Dışişleri Bakanı
Ahmet Davutoğlu, BM ve
Arap Birliği Özel Temsilcisi Kofi
Annan'ın BM
Güvenlik Konseyi'ni bilgilendirmesinin ardından önemli bir dönem başladığını, bu dönemde herkesin sorumlu davranması gerektiğini söyleyerek, "Ancak bütün bu kritik dönemde bizim için önemli olan içi doldurulmamış sözler değil, eyleme dönüşmüş adımlardır.
Suriye'nin verdiği sözleri tutup tutmayacağını yakından takip edeceğiz" dedi.
Rusya'nın
Karadeniz Donanması'na bağlı savaş gemisi Smetliviy'in
İstanbul ve
Çanakkale boğazlarından geçiş için
Türkiye'den izin isteyip istemediğinin sorulması üzerine, geçişler için ilke olarak Montrö Sözleşmesi ile belirlenen kuralların uygulandığını söyleyerek, böylesi kritik bir dönemde herkesin sorumlu davranması gerektiğini de belirtti.
Davutoğlu şunları kaydetti:
"Zaten Montrö ile belirlenmiş çok net kurallar vardır. Bu kurallar çerçevesinde uluslararası hukuka uygun şekilde bu geçişler yapılır. Bu konuda çok net kurallar, ilkeler var. Ancak bu kritik dönemde bütün
ülkelerin Suriye'deki gelişmeler konusunda dikkatli tutum sergilemesi çok büyük bir önem taşıyor. Çünkü
Kofi Annan dün BM Güvenlik Konseyi'ne verdiği brifing ile yeni bir takvimle birlikte
uygulama planı önerdi. Suriye'nin Dostları toplantısında da biz Annan'ın misyonunun açık uçlu olmaması gerektiğini 83 ülke olarak deklare etmiştik. Bu son gelişme ile de misyonun açık uçlu olmadığı teyid edilmiş oldu."

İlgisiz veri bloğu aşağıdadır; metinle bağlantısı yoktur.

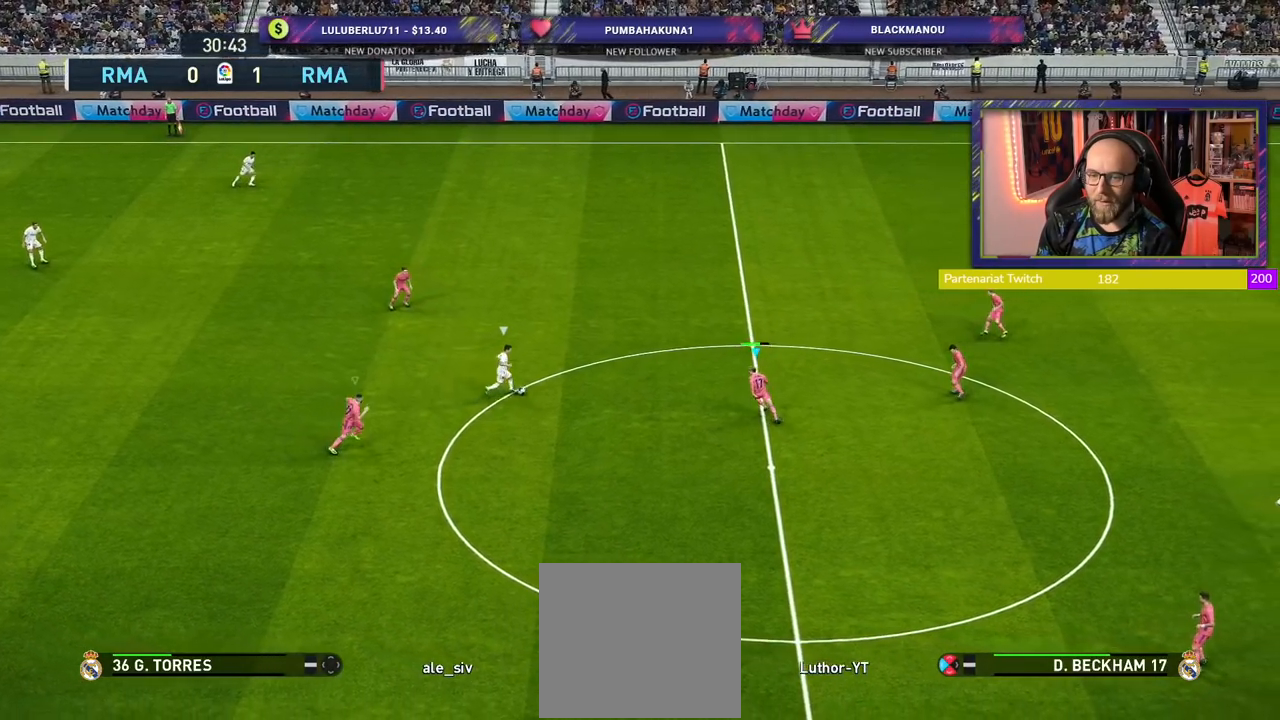
{"buttons": ["SQUARE", "R2"], "left_stick": "down", "right_stick": "center", "events": []}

Bakan Davutoğlu, bu nedenle artık önemli bir dönem başladığına dikkati çekerek, "Önümüzdeki günlerde ne olup biteceğine hepimizin yoğunlaşması lazım. Ancak bütün bu kritik dönemde bizim için önemli olan içi doldurulmamış sözler değil, eyleme dönüşmüş adımlardır. Suriye'nin verdiği sözleri tutup tutmayacağını yakından takip edeceğiz."
Gerek komşu ülke Türkiye olarak, gerekse Arap Birliği ve uluslararası
toplum olarak katliamların, saldırıların durması için, Suriye halkının acılarının dinmesi için ne gerekiyorsa yapacaklarını söyleyen Davutoğlu, bu çerçevede herkesin sorumluluk içinde davranmasının önem taşıdığını kaydetti.
Davutoğlu, Suriye'de kayıp iki Türk gazeteciye karşılık Türkiye'ye sığınan iki Suriyeli albayın kaçırılarak pazarlık yapılmak istendiğine ilişkin iddiaların hatırlatılması üzerine de şunları söyledi:
"
Hayır herhangi bir pazarlık söz konusu değil. Gazeteciler üstünden bir pazarlık yürütülmesini de doğru görmeyiz. Gazeteciler evrensel hukuk gereği görevlerini yapan ve bu görevlerini saygın şekilde yaptığı zaman uluslararası vicdana ve kamuoyuna katkıda bulunan, çok önemli misyonlar yürüten kişilerdir. Dolayısıyla gazetecilerimizin bir an önce salimen ailelerine kavuşması için elden gelen her çabayı gösteriyoruz. Kamuoyunun bundan emin olmasını isteriz. Ama herhangi bir pazarlık söz konusu değil, bu çabamızı sonuna kadar sürdüreceğiz."